President Barack Obama campaigned last week to promote his plans for job training and job creation that he claimed would expand the country’s middle class, fully aware that the Job Corps program had suspended enrollment in January due to gross bureaucratic mismanagement of the country’s largest job-training program for low-income youths, particularly African Americans.
The freeze started in January and is expected to last until June 30. That did not stop Obama from making lofty promises in his State of the Union address last week about job creation.
The enrollment freeze could prevent as many as “30,000 young adults struggling in a troubled economy” from getting jobs and cost another 10,000 staff jobs.
Job Corps has been described as a “vanguard” of President Lyndon B. Johnson’s so-called war on poverty. Since opening its first center in 1965, the free program gave “young adults a chance to earn a high school diploma, receive vocational training or earn certifications in more than 100 specializations.”
That was until 2011, when Job Corps faced a $30 million shortfall and had to temporarily implement a freeze for the first time in the program’s history. Job Corps reportedly has a $61.5 million budget shortfall now, which led to an even more prolonged freeze.
Sen. Bob Casey (D-PA) speculated whether the enrollment freeze was due to a “management failure” and has requested an audit of the budget. He intends to hold hearings within weeks in the Senate on the matter.

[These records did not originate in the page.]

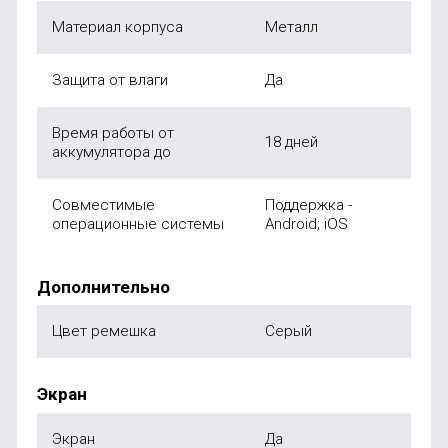
Материал корпуса
Металл
Защита от влаги
Да
Время работы от
18 дней
аккумулятора до
Совместимые
Поддержка -
операционные системы
Android; iOS
Дополнительно
Цвет ремешка
Серый
Экран
Экран
Да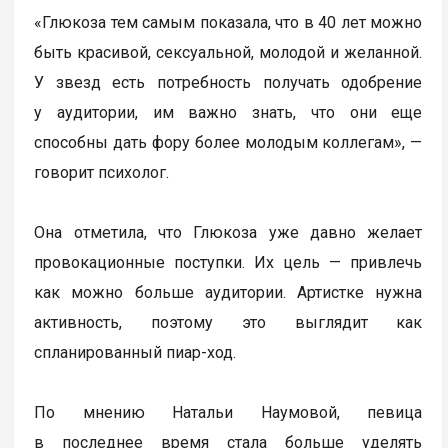
«Глюкоза тем самым показала, что в 40 лет можно
быть красивой, сексуальной, молодой и желанной.
У звезд есть потребность получать одобрение
у аудитории, им важно знать, что они еще
способны дать фору более молодым коллегам», —
говорит психолог.
Она отметила, что Глюкоза уже давно желает
провокационные поступки. Их цель — привлечь
как можно больше аудитории. Артистке нужна
активность, поэтому это выглядит как
спланированный пиар-ход.
По мнению Натальи Наумовой, певица
в последнее время стала больше уделять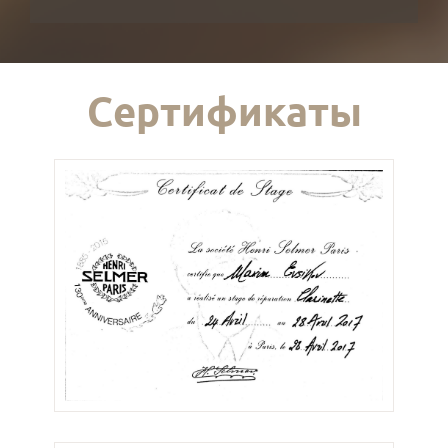
Сертификаты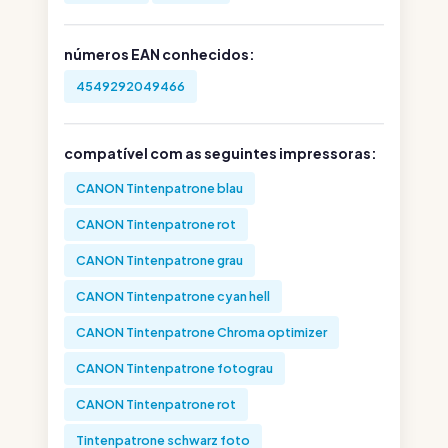
números EAN conhecidos:
4549292049466
compatível com as seguintes impressoras:
CANON Tintenpatrone blau
CANON Tintenpatrone rot
CANON Tintenpatrone grau
CANON Tintenpatrone cyan hell
CANON Tintenpatrone Chroma optimizer
CANON Tintenpatrone fotograu
CANON Tintenpatrone rot
Tintenpatrone schwarz foto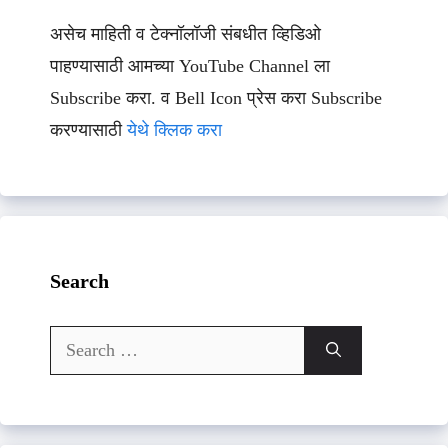
असेच माहिती व टेक्नॉलॉजी संबधीत व्हिडिओ
पाहण्यासाठी आमच्या YouTube Channel ला
Subscribe करा. व Bell Icon प्रेस करा Subscribe
करण्यासाठी
येथे क्लिक करा
Search
Search
for: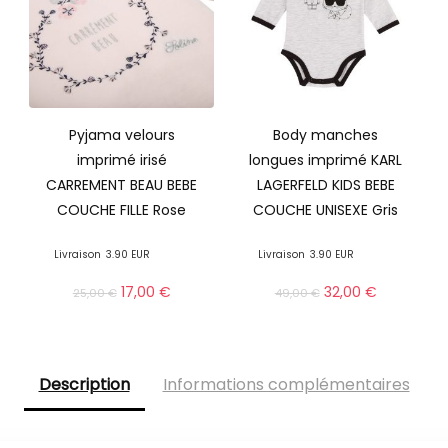
Pyjama velours
Body manches
imprimé irisé
longues imprimé KARL
CARREMENT BEAU BEBE
LAGERFELD KIDS BEBE
COUCHE FILLE Rose
COUCHE UNISEXE Gris
Livraison
3.90 EUR
Livraison
3.90 EUR
17,00
€
32,00
€
25,00
€
49,00
€
Description
Informations complémentaires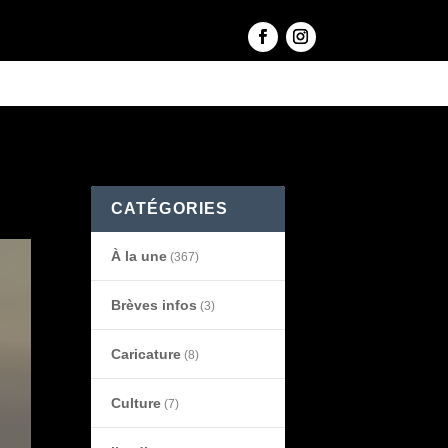
→
CATÉGORIES
À la une
(367)
Brèves infos
(3)
Caricature
(8)
Culture
(7)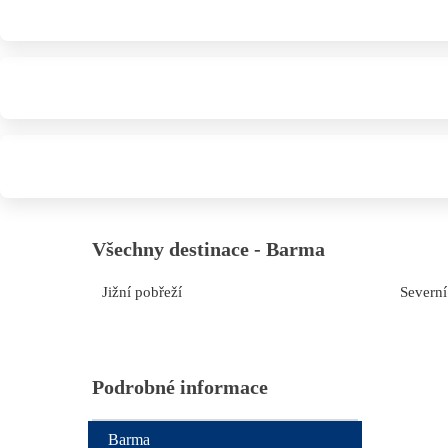
Všechny destinace - Barma
Jižní pobřeží
Severní
Podrobné informace
Barma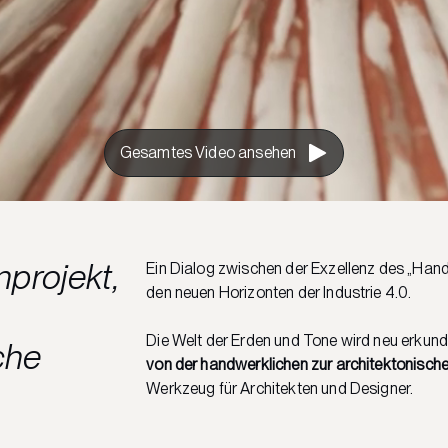
Gesamtes Video ansehen
nprojekt,
Ein Dialog zwischen der Exzellenz des „Ha
den neuen Horizonten der Industrie 4.0.
Die Welt der Erden und Tone wird neu erkundet
che
von der handwerklichen zur architektonisch
Werkzeug für Architekten und Designer.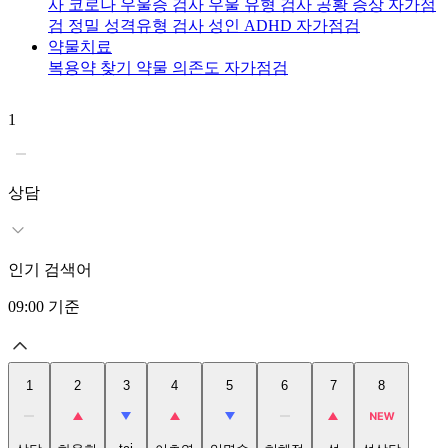
사
코로나 우울증 검사
우울 유형 검사
공황 증상 자가점
검
정밀 성격유형 검사
성인 ADHD 자가점검
약물치료
복용약 찾기
약물 의존도 자가점검
1
2
상담
인기 검색어
09:00
기준
1
2
3
4
5
6
7
8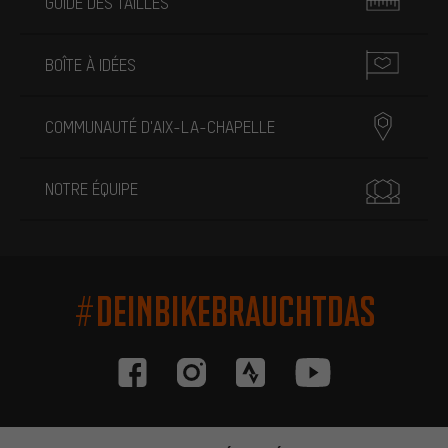
GUIDE DES TAILLES
BOÎTE À IDÉES
COMMUNAUTÉ D'AIX-LA-CHAPELLE
NOTRE ÉQUIPE
#DEINBIKEBRAUCHTDAS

Rep. Elijah Cummings (D-MD) said the “timing of the freeze could not be worse,” because “though our economy is adding jobs, the number of unemployed remains high.”
The unemployment rate for young adults ages 16 to 24 was 17.4% in January; for African American young adults, a demographic that makes up nearly half of Job Corps students, the unemployment rate is a staggering 28%.
Labor Department spokesperson Carl A. Fillichio said the “decision to suspend the enrollment was not made lightly,” and Job Corps would be conducting “an exhaustive review of its current operating costs.”
The freeze has devastated young adults in Obama’s backyard, who are now left without the hope Obama’s campaigns in 2008 and 2012 promised them.
Teryn McRae, a 20-year-old Washington, D.C. resident who had been approved for Job Corps and was set to start his training on Feb. 5. told the Washington Post the enrollment freeze “crushed” him because “all my avenues are closed.”
“I felt like all my windows and doors of opportunity closed,” he said.
A Job Corps Center in Southwest Washington, D.C. was slated to have 317 new students. Those students will not be enrolled, and the center may shed 107 jobs.